# YOUR TASK
In the text of the items below, change every "彦根市" to "Hikone City" and give the lines again with nothing else altered. Leave the pictures out of your answer.

----------------------------------------

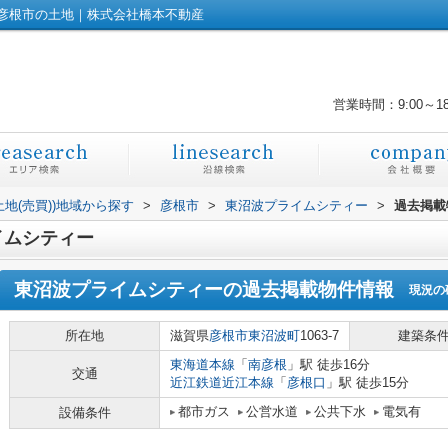
彦根市の土地｜株式会社橋本不動産
営業時間：9:00～1
土地(売買))地域から探す
>
彦根市
>
東沼波プライムシティー
>
過去掲載
イムシティー
東沼波プライムシティー
の過去掲載物件情報
現況の
所在地
滋賀県
彦根市
東沼波町
1063-7
建築条
東海道本線
「
南彦根
」駅 徒歩16分
交通
近江鉄道近江本線
「
彦根口
」駅 徒歩15分
都市ガス
公営水道
公共下水
電気有
設備条件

----------------------------------------

# WORKED SOLUTION
Hikone Cityの土地｜株式会社橋本不動産
営業時間：9:00～1
土地(売買))地域から探す
>
Hikone City
>
東沼波プライムシティー
>
過去掲載
イムシティー
東沼波プライムシティー
の過去掲載物件情報
現況の
所在地
滋賀県
Hikone City
東沼波町
1063-7
建築条
東海道本線
「
南彦根
」駅 徒歩16分
交通
近江鉄道近江本線
「
彦根口
」駅 徒歩15分
都市ガス
公営水道
公共下水
電気有
設備条件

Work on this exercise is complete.